▶ [Da svolgere]:
In base al segmento di documento sul credito alle imprese, spieghi perché si parla di un forte ritardo nella cultura del rischio bancario e finanziario. Indichi anche quale effetto il testo attribuisce a tale ritardo.

▶ [Segmento del documento]:

◇ ◇ ◇ ◇ ◇

Il modello virtuosamente introdotto nei primi anni Novanta sulla spinta della Comunità europea ha spesso creato distorsioni nel momento in cui l’impresa, nel suo stadio evolutivo, ha avuto necessità di credito, di capitale di rischio, di consulenze per il collocamento di propri titoli sul mercato. Investment banking, merchant banking e advisory sotto un’unica direzione hanno spesso generato rendite di posizione a danno dell’impresa, non svolgendo quel ruolo di guida verso la crescita dimensionale, ruolo palesemente legato alla funzione che la banca avrebbe dovuto svolgere nei confronti dell’impresa. Oggi ci troviamo di fronte ad un forte ritardo nella cultura del rischio bancario e finanziario, poiché banche e sistema finanziario non rivolgono sufficiente attenzione ai piani di fattibilità dei progetti imprenditoriali. È un ritardo che impedirebbe a qualsiasi intervento pubblico di avere successo.

Di conseguenza, è opportuno segnalare al legislatore la necessità di ridisegnare il quadro normativo sui conflitti di interesse nell’ambito del sistema bancario e nel rapporto tra banca e impresa, e di suggerire alle banche e alle altre istituzioni finanziarie di riservare una quota dei loro business plan ad attività che concedano spazio a risultati di lungo periodo anche tramite la promozione di fondi di venture capital.

In altre parole, se le risorse «pubbliche» sembrano esserci, non è altrettanto sicuro che siano stati eliminati i paletti che impediscono alle risorse «private» di confluire nel settore. Ed è altrettanto chiaro che, senza le seconde, non vi potrà essere un vero mercato delle idee, della ricerca e dell’innovazione nel nostro paese.

 

Finanza di impresa e accesso al credito Il secondo fondo di investimento è diretto a reperire risorse per la «finanza di impresa» con l’intento di facilitare l’accesso al credito, la patrimonializzazione e quindi la crescita dimensionale delle piccole e medie imprese.

Lo stesso Osservatorio per il monitoraggio delle attività industriali, nella «Seconda relazione sullo stato dell’industria» del marzo 2006 ha evidenziato infatti come il sistema produttivo italiano sia caratterizzato da una specializzazione produttiva di tipo settoriale, e sia costituito da imprese di dimensione troppo piccola per poter competere sui mercati globali, spesso caratterizzate da una struttura proprietaria familiare, accentrata, e spesso scarsamente patrimonializzata. L’ossessione per il controllo da parte delle famiglie imprenditoriali si rivela anche nella strutturazione delle operazioni che mirano a consentire l’ingresso degli investitori istituzionali nel capitale di piccole e medie imprese.

◇ ◇ ◇ ◇ ◇

▶ [Estratto dei dati]:
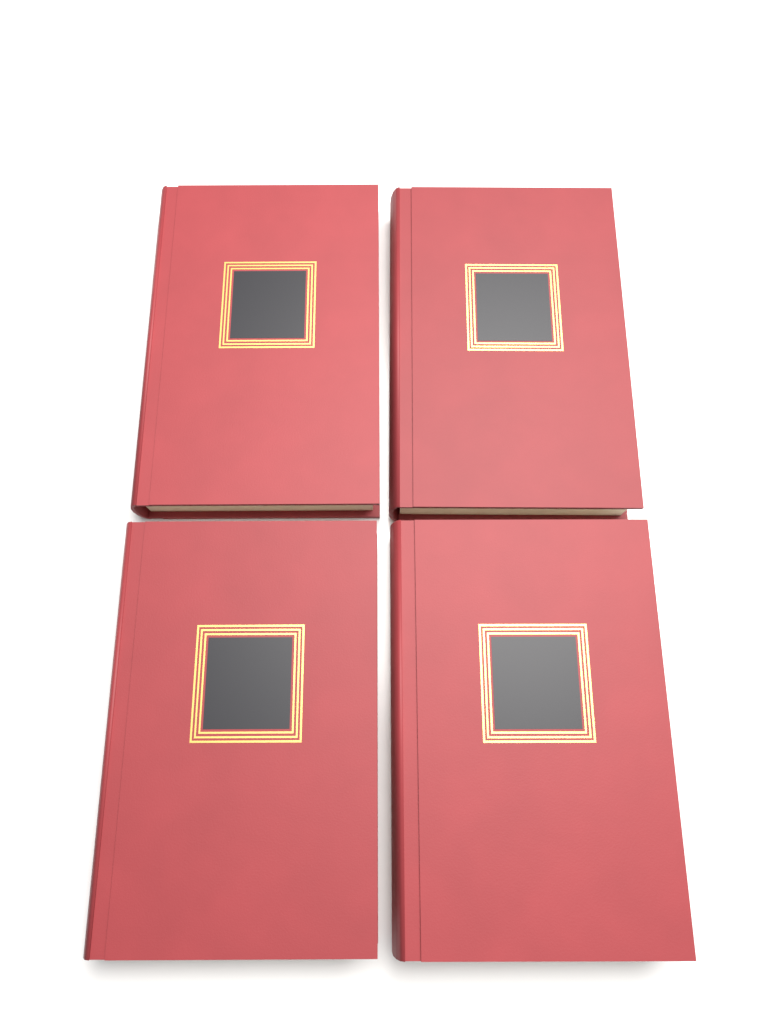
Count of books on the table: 4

◇ ◇ ◇ ◇ ◇

▶ [Risposta corretta]:
Il ritardo esiste perché banche e sistema finanziario non rivolgono sufficiente attenzione ai piani di fattibilità dei progetti imprenditoriali. Secondo il testo, tale ritardo impedirebbe a qualsiasi intervento pubblico di avere successo.